The premier linked the past with the present in a series of critical sectors, with unemployment at the top of the list, on which he said today we are called on to create and real and efficient network of solidarity, support, education and participation for the unemployed, for the youth, for the weak, the pensioners and the immigrants".
On national independence, he said that "we fought for Greece to evolve from a pawn of foreign forces into a country with an independent voice -- when others were waiting for orders from outside -- and become a modern European country in the core of the European developments and playing a significant role in international developments".
Today, he added, "our party is called on to take Greece out of supervision and dependence so that it will stand on its own feet, and we will succeed".
Outlining the problems of the previous period, Papandreou focused especially on the economy, speaking of inability to build a robust economy and productive country, inability to combat corruption, intransparency, bureaucracy, the para-economy, tax evasion and profiteering, and the prevalence of clientele and guild mentalities, on which PASOK's blame lay in that it tolerated or adopted such practices, although, he added, the clientele mentality was a deeply conservative one and "the mother of today's dependence on borrowed money".
Papandreou said that PASOK had clearly stated that it was fully prepared to shoulder those responsibilities when it sought the people's confidence in the 2009 general elections, and has shouldered them, while at the same time it is doing everything necessary for a certain course to an exit from crisis.

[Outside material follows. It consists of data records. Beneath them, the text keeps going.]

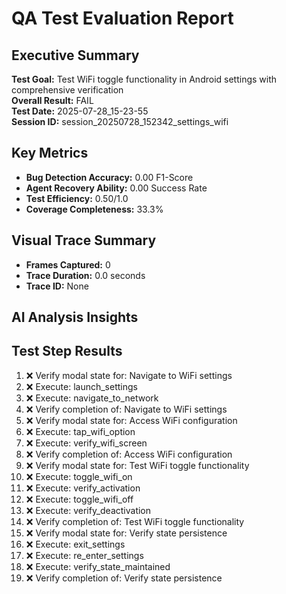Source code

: # QA Test Evaluation Report
        
## Executive Summary
**Test Goal:** Test WiFi toggle functionality in Android settings with comprehensive verification  
**Overall Result:** FAIL  
**Test Date:** 2025-07-28_15-23-55  
**Session ID:** session_20250728_152342_settings_wifi

## Key Metrics
- **Bug Detection Accuracy:** 0.00 F1-Score
- **Agent Recovery Ability:** 0.00 Success Rate
- **Test Efficiency:** 0.50/1.0
- **Coverage Completeness:** 33.3%

## Visual Trace Summary
- **Frames Captured:** 0
- **Trace Duration:** 0.0 seconds
- **Trace ID:** None

## AI Analysis Insights

## Test Step Results
1. ❌ Verify modal state for: Navigate to WiFi settings
2. ❌ Execute: launch_settings
3. ❌ Execute: navigate_to_network
4. ❌ Verify completion of: Navigate to WiFi settings
5. ❌ Verify modal state for: Access WiFi configuration
6. ❌ Execute: tap_wifi_option
7. ❌ Execute: verify_wifi_screen
8. ❌ Verify completion of: Access WiFi configuration
9. ❌ Verify modal state for: Test WiFi toggle functionality
10. ❌ Execute: toggle_wifi_on
11. ❌ Execute: verify_activation
12. ❌ Execute: toggle_wifi_off
13. ❌ Execute: verify_deactivation
14. ❌ Verify completion of: Test WiFi toggle functionality
15. ❌ Verify modal state for: Verify state persistence
16. ❌ Execute: exit_settings
17. ❌ Execute: re_enter_settings
18. ❌ Execute: verify_state_maintained
19. ❌ Verify completion of: Verify state persistence
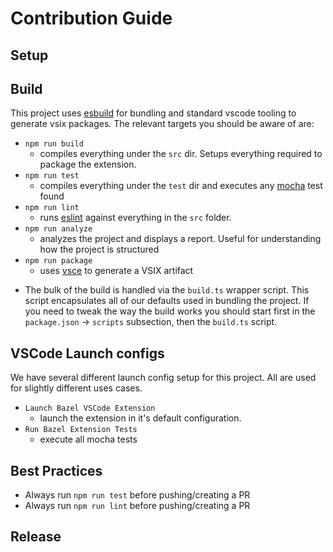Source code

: # Contribution Guide

## Setup

## Build
This project uses [esbuild](https://esbuild.github.io/) for bundling and standard vscode tooling to generate vsix packages. The relevant targets you should be aware of are:
- `npm run build`
	- compiles everything under the `src` dir. Setups everything required to package the extension.
- `npm run test`
	- compiles everything under the `test` dir and executes any [mocha](https://mochajs.org/) test found
- `npm run lint`
	- runs [eslint](https://eslint.org/) against everything in the `src` folder.
- `npm run analyze`
	- analyzes the project and displays a report. Useful for understanding how the project is structured
- `npm run package`
	- uses [vsce](https://github.com/microsoft/vscode-vsce) to generate a VSIX artifact

* The bulk of the build is handled via the `build.ts` wrapper script. This script encapsulates all of our defaults used in bundling the project. If you need to tweak the way the build works you should start first in the `package.json` -> `scripts` subsection, then the `build.ts` script.

## VSCode Launch configs
We have several different launch config setup for this project. All are used for slightly different uses cases.

- `Launch Bazel VSCode Extension`
	- launch the extension in it's default configuration.
- `Run Bazel Extension Tests`
	- execute all mocha tests

## Best Practices

* Always run `npm run test` before pushing/creating a PR
* Always run `npm run lint` before pushing/creating a PR

## Release
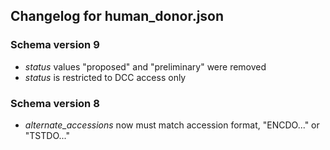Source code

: ## Changelog for human_donor.json

### Schema version 9

* *status* values "proposed" and "preliminary" were removed
* *status* is restricted to DCC access only

### Schema version 8

* *alternate_accessions* now must match accession format, "ENCDO..." or "TSTDO..."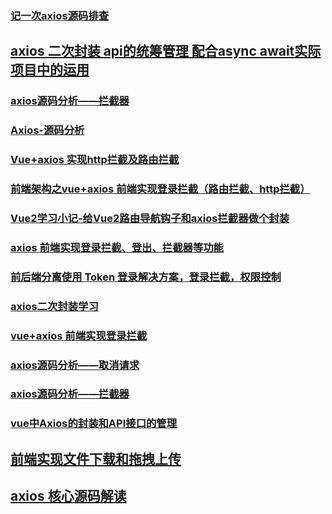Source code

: ### [记一次axios源码排查](https://juejin.im/post/5b9b7be8e51d450e704258a0)
## [axios 二次封装 api的统筹管理 配合async await实际项目中的运用](https://www.jianshu.com/p/6b626d72ea78)
### [axios源码分析——拦截器](https://juejin.im/post/5b272758e51d4558a04a2dbf)
### [Axios-源码分析](http://hejx.space/2017/08/25/Axios-%E6%BA%90%E7%A0%81%E5%88%86%E6%9E%90/)
### [Vue+axios 实现http拦截及路由拦截](https://www.cnblogs.com/parkboyoung/p/6761863.html)
### [前端架构之vue+axios 前端实现登录拦截（路由拦截、http拦截）](https://juejin.im/post/5b791b8251882543057d8797)
### [Vue2学习小记-给Vue2路由导航钩子和axios拦截器做个封装](https://juejin.im/post/5a1550746fb9a045076f4fd2)
### [axios 前端实现登录拦截、登出、拦截器等功能](https://github.com/superman66/vue-axios-github)
### [前后端分离使用 Token 登录解决方案，登录拦截，权限控制](https://github.com/libin1991/libin_Blog/issues/621)
### [axios二次封装学习](https://github.com/libin1991/libin_Blog/issues/605)
### [vue+axios 前端实现登录拦截](https://github.com/libin1991/libin_Blog/issues/612)
### [axios源码分析——取消请求 ](https://github.com/libin1991/libin_Blog/issues/575)
### [axios源码分析——拦截器](https://github.com/libin1991/libin_Blog/issues/574)
### [vue中Axios的封装和API接口的管理](https://juejin.im/post/5b55c118f265da0f6f1aa354)
## [前端实现文件下载和拖拽上传](https://juejin.im/post/5bf543d851882518eb1f5cc4)
## [axios 核心源码解读](https://juejin.im/post/5c01126d6fb9a049fd0f9405)
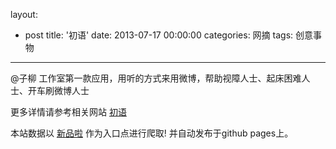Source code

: layout: 
  - post 
title: '初语' 
date: 2013-07-17 00:00:00 
categories: 网摘 
tags: 创意事物 
---

@子柳 工作室第一款应用，用听的方式来用微博，帮助视障人士、起床困难人士、开车刷微博人士  

更多详情请参考相关网站 [初语](http://115.29.228.115/chuyu/)  

本站数据以 [新品啦](http://xinpinla.com/) 作为入口点进行爬取! 并自动发布于github pages上。  
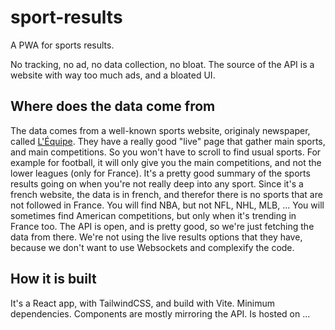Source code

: # sport-results

A PWA for sports results.

No tracking, no ad, no data collection, no bloat.
The source of the API is a website with way too much ads, and a bloated UI.

## Where does the data come from

The data comes from a well-known sports website, originaly newspaper, called [L'Équipe](https://www.lequipe.fr/).
They have a really good "live" page that gather main sports, and main competitions. So you won't have to scroll to find usual sports.
For example for football, it will only give you the main competitions, and not the lower leagues (only for France).
It's a pretty good summary of the sports results going on when you're not really deep into any sport.
Since it's a french website, the data is in french, and therefor there is no sports that are not followed in France.
You will find NBA, but not NFL, NHL, MLB, ... You will sometimes find American competitions, but only when it's trending in France too.
The API is open, and is pretty good, so we're just fetching the data from there.
We're not using the live results options that they have, because we don't want to use Websockets and complexify the code.

## How it is built

It's a React app, with TailwindCSS, and build with Vite. Minimum dependencies.
Components are mostly mirroring the API.
Is hosted on ...
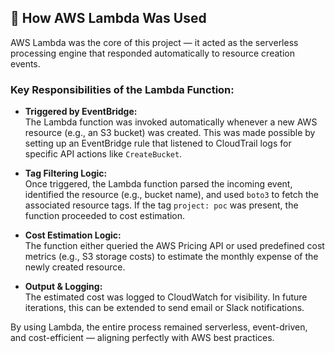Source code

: ## 🚀 How AWS Lambda Was Used

AWS Lambda was the core of this project — it acted as the serverless processing engine that responded automatically to resource creation events.

### Key Responsibilities of the Lambda Function:

- **Triggered by EventBridge:**  
  The Lambda function was invoked automatically whenever a new AWS resource (e.g., an S3 bucket) was created. This was made possible by setting up an EventBridge rule that listened to CloudTrail logs for specific API actions like `CreateBucket`.

- **Tag Filtering Logic:**  
  Once triggered, the Lambda function parsed the incoming event, identified the resource (e.g., bucket name), and used `boto3` to fetch the associated resource tags. If the tag `project: poc` was present, the function proceeded to cost estimation.

- **Cost Estimation Logic:**  
  The function either queried the AWS Pricing API or used predefined cost metrics (e.g., S3 storage costs) to estimate the monthly expense of the newly created resource.

- **Output & Logging:**  
  The estimated cost was logged to CloudWatch for visibility. In future iterations, this can be extended to send email or Slack notifications.

By using Lambda, the entire process remained serverless, event-driven, and cost-efficient — aligning perfectly with AWS best practices.

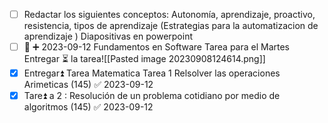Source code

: - [ ] Redactar los siguientes conceptos: Autonomía, aprendizaje, proactivo, resistencia, tipos de aprendizaje (Estrategias para la automatizacion de aprendizaje ) Diapositivas en powerpoint
- [ ] 🔽 ➕ 2023-09-12  Fundamentos en Software Tarea para el Martes Entregar ⏳  la tarea![[Pasted image 20230908124614.png]]
- [x] Entregar⏫  Tarea Matematica  Tarea 1 Relsolver las operaciones Arimeticas (145) ✅ 2023-09-12
- [x] Tare⏫ a 2 : Resolución de un problema cotidiano por medio de algoritmos (145) ✅ 2023-09-12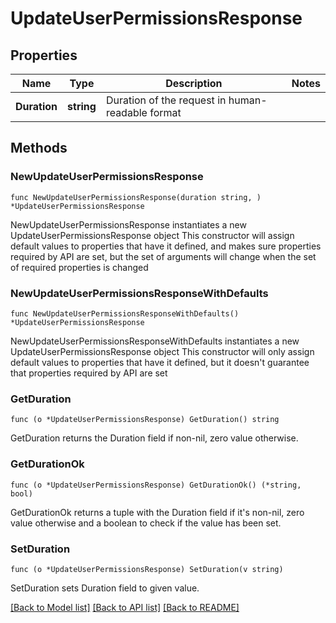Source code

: # UpdateUserPermissionsResponse

## Properties

Name | Type | Description | Notes
------------ | ------------- | ------------- | -------------
**Duration** | **string** | Duration of the request in human-readable format | 

## Methods

### NewUpdateUserPermissionsResponse

`func NewUpdateUserPermissionsResponse(duration string, ) *UpdateUserPermissionsResponse`

NewUpdateUserPermissionsResponse instantiates a new UpdateUserPermissionsResponse object
This constructor will assign default values to properties that have it defined,
and makes sure properties required by API are set, but the set of arguments
will change when the set of required properties is changed

### NewUpdateUserPermissionsResponseWithDefaults

`func NewUpdateUserPermissionsResponseWithDefaults() *UpdateUserPermissionsResponse`

NewUpdateUserPermissionsResponseWithDefaults instantiates a new UpdateUserPermissionsResponse object
This constructor will only assign default values to properties that have it defined,
but it doesn't guarantee that properties required by API are set

### GetDuration

`func (o *UpdateUserPermissionsResponse) GetDuration() string`

GetDuration returns the Duration field if non-nil, zero value otherwise.

### GetDurationOk

`func (o *UpdateUserPermissionsResponse) GetDurationOk() (*string, bool)`

GetDurationOk returns a tuple with the Duration field if it's non-nil, zero value otherwise
and a boolean to check if the value has been set.

### SetDuration

`func (o *UpdateUserPermissionsResponse) SetDuration(v string)`

SetDuration sets Duration field to given value.



[[Back to Model list]](../README.md#documentation-for-models) [[Back to API list]](../README.md#documentation-for-api-endpoints) [[Back to README]](../README.md)


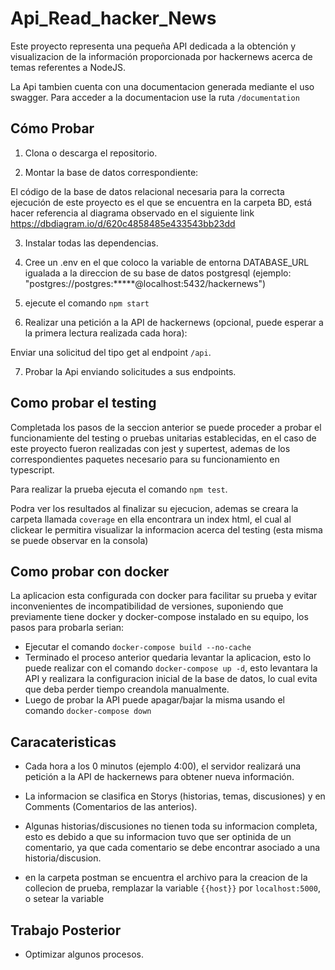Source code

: # Api_Read_hacker_News

Este proyecto representa una pequeña API dedicada a la obtención y visualizacion de la información proporcionada por hackernews acerca de temas referentes a NodeJS.

La Api tambien cuenta con una documentacion generada mediante el uso swagger. Para acceder a la documentacion use la ruta `/documentation`

## Cómo Probar

1. Clona o descarga el repositorio.

2. Montar la base de datos correspondiente:

El código de la base de datos relacional necesaria para la correcta ejecución de este proyecto es el que se encuentra en la carpeta BD, está hacer referencia al  diagrama observado en el siguiente link https://dbdiagram.io/d/620c4858485e433543bb23dd

3. Instalar todas las dependencias.

4. Cree un .env en el que coloco la variable de entorna DATABASE_URL igualada a la direccion de su base de datos postgresql (ejemplo: "postgres://postgres:*****@localhost:5432/hackernews")

5. ejecute el comando `npm start`

6. Realizar una petición a la API de hackernews (opcional, puede esperar a la primera lectura realizada cada hora):

Enviar una solicitud del tipo get al endpoint `/api`.

7. Probar la Api enviando solicitudes a sus endpoints.

## Como probar el testing 

Completada los pasos de la seccion anterior se puede proceder a probar el funcionamiente del testing o pruebas unitarias establecidas, en el caso de este proyecto fueron realizadas con jest y supertest, ademas de los correspondientes paquetes necesario para su funcionamiento en typescript.

Para realizar la prueba ejecuta el comando `npm test`.

Podra ver los resultados al finalizar su ejecucion, ademas se creara la carpeta llamada `coverage` en ella encontrara un index html, el cual al clickear le permitira visualizar la informacion acerca del testing (esta misma se puede observar en la consola)

## Como probar con docker

La aplicacion esta configurada con docker para facilitar su prueba y evitar inconvenientes de incompatibilidad de versiones, suponiendo que previamente tiene docker y docker-compose instalado en su equipo, los pasos para probarla serian:

* Ejecutar el comando `docker-compose build --no-cache`
* Terminado el proceso anterior quedaria levantar la aplicacion, esto lo puede realizar con el comando `docker-compose up -d`, esto levantara la API y realizara la configuracion inicial de la base de datos, lo cual evita que deba perder tiempo creandola manualmente.
* Luego de probar la API puede apagar/bajar la misma usando el comando `docker-compose down`


## Caracateristicas

* Cada hora a los 0 minutos (ejemplo 4:00), el servidor realizará una petición a la API de hackernews para obtener nueva información.

* La informacion se clasifica en Storys (historias, temas, discusiones) y en Comments (Comentarios de las anterios).

* Algunas historias/discusiones no tienen toda su informacion completa, esto es debido a que su informacion tuvo que ser optinida de un comentario, ya que cada comentario se debe encontrar asociado a una historia/discusion.

* en la carpeta postman se encuentra el archivo para la creacion de la collecion de prueba, remplazar la variable `{{host}}` por `localhost:5000`, o setear la variable

## Trabajo Posterior

* Optimizar algunos procesos.
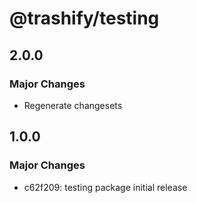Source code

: # @trashify/testing

## 2.0.0

### Major Changes

- Regenerate changesets

## 1.0.0

### Major Changes

- c62f209: testing package initial release
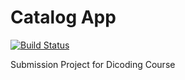 # Catalog App

[![Build Status](https://app.travis-ci.com/dzulfaqaraar/CatalogApp.svg?token=5FRgkzMwvnH5Tk6XdySy&branch=main)](https://app.travis-ci.com/dzulfaqaraar/CatalogApp)

Submission Project for Dicoding Course
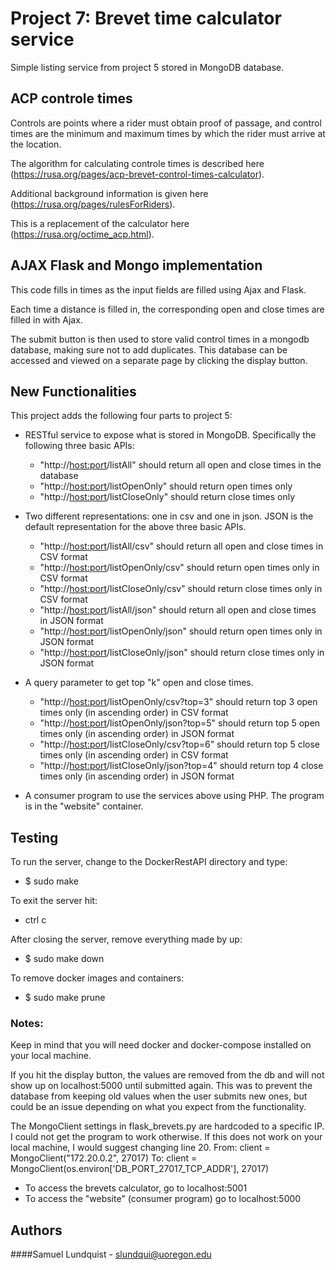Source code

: # Project 7: Brevet time calculator service

Simple listing service from project 5 stored in MongoDB database.

## ACP controle times

Controls are points where a rider must obtain proof of passage, and control times are the minimum and maximum times by which the rider must arrive at the location.

The algorithm for calculating controle times is described here (https://rusa.org/pages/acp-brevet-control-times-calculator).

Additional background information is given here (https://rusa.org/pages/rulesForRiders).  

This is a replacement of the calculator here (https://rusa.org/octime_acp.html).

## AJAX Flask and Mongo implementation

This code fills in times as the input fields are filled using Ajax and Flask.

Each time a distance is filled in, the corresponding open and close times are filled in with Ajax.

The submit button is then used to store valid control times in a mongodb database, making sure not to add duplicates. This database can be accessed and viewed on a separate page by clicking the display button.

## New Functionalities

This project adds the following four parts to project 5:

* RESTful service to expose what is stored in MongoDB. Specifically the following three basic APIs:
    * "http://<host:port>/listAll" should return all open and close times in the database
    * "http://<host:port>/listOpenOnly" should return open times only
    * "http://<host:port>/listCloseOnly" should return close times only

* Two different representations: one in csv and one in json. JSON is the default representation for the above three basic APIs.
    * "http://<host:port>/listAll/csv" should return all open and close times in CSV format
    * "http://<host:port>/listOpenOnly/csv" should return open times only in CSV format
    * "http://<host:port>/listCloseOnly/csv" should return close times only in CSV format
    * "http://<host:port>/listAll/json" should return all open and close times in JSON format
    * "http://<host:port>/listOpenOnly/json" should return open times only in JSON format
    * "http://<host:port>/listCloseOnly/json" should return close times only in JSON format

* A query parameter to get top "k" open and close times.

    * "http://<host:port>/listOpenOnly/csv?top=3" should return top 3 open times only (in ascending order) in CSV format
    * "http://<host:port>/listOpenOnly/json?top=5" should return top 5 open times only (in ascending order) in JSON format
    * "http://<host:port>/listCloseOnly/csv?top=6" should return top 5 close times only (in ascending order) in CSV format
    * "http://<host:port>/listCloseOnly/json?top=4" should return top 4 close times only (in ascending order) in JSON format

* A consumer program to use the services above using PHP. The program is in the "website" container.

## Testing

To run the server, change to the DockerRestAPI directory and type:

- $ sudo make

To exit the server hit:

- ctrl c

After closing the server, remove everything made by up:

- $ sudo make down

To remove docker images and containers:

- $ sudo make prune

### Notes:

Keep in mind that you will need docker and docker-compose installed on your local machine.

If you hit the display button, the values are removed from the db and will not show up on localhost:5000 until submitted again. This was to prevent the database from keeping old values when the user submits new ones, but could be an issue depending on what you expect from the functionality.

The MongoClient settings in flask_brevets.py are hardcoded to a specific IP. I could not get the program to work otherwise. If this does not work on your local machine, I would suggest changing line 20.
From:
client = MongoClient("172.20.0.2", 27017)
To:
client = MongoClient(os.environ['DB_PORT_27017_TCP_ADDR'], 27017)

- To access the brevets calculator, go to localhost:5001
- To access the "website" (consumer program) go to localhost:5000

## Authors

####Samuel Lundquist - slundqui@uoregon.edu
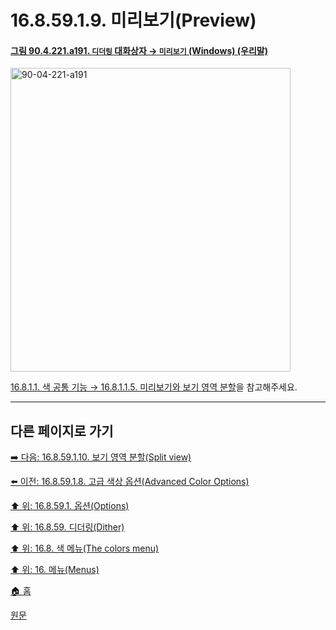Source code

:# 16.8.59.1.9. 미리보기(Preview)

<a id="90-04-221-a191"></a>

#### [그림 90.4.221.a191. `디더링` 대화상자 → `미리보기` (Windows) (우리말)](./90-04-0221-dither.md#90-04-221-a191)
<img width="448" height="486" alt="90-04-221-a191" src="https://github.com/user-attachments/assets/c1cd543e-ac7e-4336-87c1-5476ce27c84e" />

[16.8.1.1. 색 공통 기능 → 16.8.1.1.5. 미리보기와 보기 영역 분할](./16-08-01-01-05-preview_n_split_view.md)을 참고해주세요.

***

## 다른 페이지로 가기

[➡️ 다음: 16.8.59.1.10. 보기 영역 분할(Split view)](./16-08-59-01-10-split_view.md)

[⬅️ 이전: 16.8.59.1.8. 고급 색상 옵션(Advanced Color Options)](./16-08-59-01-08-advanced_color_options.md)

[⬆️ 위: 16.8.59.1. 옵션(Options)](./16-08-59-01-00-options.md)

[⬆️ 위: 16.8.59. 디더링(Dither)](./16-08-59-00-dither.md)

[⬆️ 위: 16.8. 색 메뉴(The colors menu)](./16-08-00-the-colors-menu.md)

[⬆️ 위: 16. 메뉴(Menus)](./16-00-menus.md)

[🏠 홈](./00-home.md)

[원문](https://docs.gimp.org/2.10/ko/gimp-filter-dither.html#idm34499)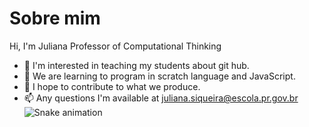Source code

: # Sobre mim
Hi, I'm Juliana Professor of Computational Thinking
- 👀 I'm interested in teaching my students about git hub.
- 🌱 We are learning to program in scratch language and JavaScript.
- 💞️ I hope to contribute to what we produce.
- 📫 Any questions I'm available at juliana.siqueira@escola.pr.gov.br
![Snake animation](https://github.com/juju31216/juju131216/blob/output/github-contribution-grid-snake.svg)
<!---
juju131216/juju131216 is a ✨ special ✨ repository because its `README.md` (this file) appears on your GitHub profile.
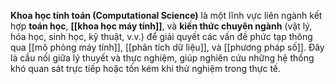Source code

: **Khoa học tính toán (Computational Science)** là một lĩnh vực liên ngành kết hợp **toán học**, **[[khoa học máy tính]]**, và **kiến thức chuyên ngành** (vật lý, hóa học, sinh học, kỹ thuật, v.v.) để giải quyết các vấn đề phức tạp thông qua [[mô phỏng máy tính]], [[phân tích dữ liệu]], và [[phương pháp số]]. Đây là cầu nối giữa lý thuyết và thực nghiệm, giúp nghiên cứu những hệ thống khó quan sát trực tiếp hoặc tốn kém khi thử nghiệm trong thực tế.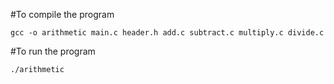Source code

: #To compile the program

    gcc -o arithmetic main.c header.h add.c subtract.c multiply.c divide.c
    
#To run the program

    ./arithmetic
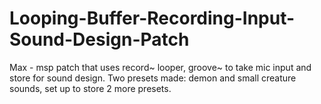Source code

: # Looping-Buffer-Recording-Input-Sound-Design-Patch
Max - msp patch that uses record~ looper, groove~ to take mic input and store for sound design. Two presets made: demon and small creature sounds, set up to store 2 more presets.
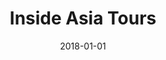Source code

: ---
layout: site
title: "Inside Asia Tours"
date: 2018-01-01
categories: [travel]
version: 1.5.0
major: 1
minor: 5
patch: 0
slug: inside-asia-tours
link: https://www.insideasiatours.com/step-inside/
permalink: /sites/:slug
---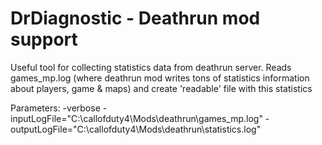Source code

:# DrDiagnostic - Deathrun mod support

Useful tool for collecting statistics data from deathrun server.
Reads games_mp.log (where deathrun mod writes tons of statistics information about players, game & maps) and create 'readable' file with this statistics

Parameters:
-verbose 
-inputLogFile="C:\callofduty4\Mods\deathrun\games_mp.log" 
-outputLogFile="C:\callofduty4\Mods\deathrun\statistics.log"
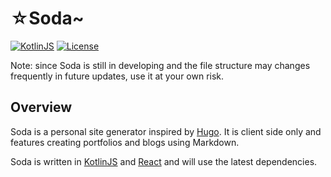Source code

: # ☆Soda~
[![KotlinJS](https://img.shields.io/badge/Kotlin.js-1.4--M1-blue)](https://kotlinlang.org)
[![License](https://img.shields.io/github/license/Nekoyue/Soda.svg)](https://github.com/Nekoyue/Soda/blob/master/LICENSE)

Note: since Soda is still in developing and the file structure may changes frequently in future updates, use it at your own risk.

## Overview
Soda is a personal site generator inspired by [Hugo](https://github.com/gohugoio/hugo). It is client side only and features creating portfolios and blogs using Markdown.

Soda is written in [KotlinJS](https://kotlinlang.org/docs/reference/js-overview.html) and [React](https://reactjs.org/) and will use the latest dependencies.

"In this time that has been given to us with the support of our partners, we are determined to change Greece," the premier stressed.
On PASOK's ideological position, Papandreou said that "we neither deify nor demonise the market or the state, and this is what differentiates us from the Right and from the traditional Left".
He said that PASOK considers the market as a tool that is regulated by the state, and the state as a democratic tool to serve the individual and society.
As for the present period, he harshly criticised the preceding New Democracy (ND) government for not only failing to correct the country's weaknesses but instead inflating them "to such a degree that Greece found itself vulnerable as no other European country at the mercy of the international crisis".
He said that his government acknowledges its own responsibilities, but was also the first to speak out on the European and global dimension of the crisis, adding that the battle being waged at this time was also a battle to deal with the global crisis.
The first target, he continued, is "a global, or at least a more powerful European, democratic governance that will set out rules, regulations and checks".
Papandreou also called for a new European developmental strategy founded on a "green economy", and stressed the need for finding new resources at European level through the imposition of a tax on financial transactions (Tobin tax) and on carbon emissions.
The premier further called for the introduction of euro-bonds in order to deal with the debt crisis in Europe.
On competitiveness, Papandreou said that the emerging economies were competing with the developed economies through the exploitation of inequality and cheap labor, whereas "we want competitiveness not through inequality but through quality".
He also reiterated his call for green growth which, he said, "will break the vicious cycle of recession and prepare our societies for an economy beyond oil dependence".
Papandreou also championed a Europe that would be a "model of humanisation of the global economy", stressing that a "Europe of only austerity has no future".
On the decisions taken at the July 21 EU summit, Papandreou said they marked a new prospect for Greece and were proof of the correctness of the government's strategy.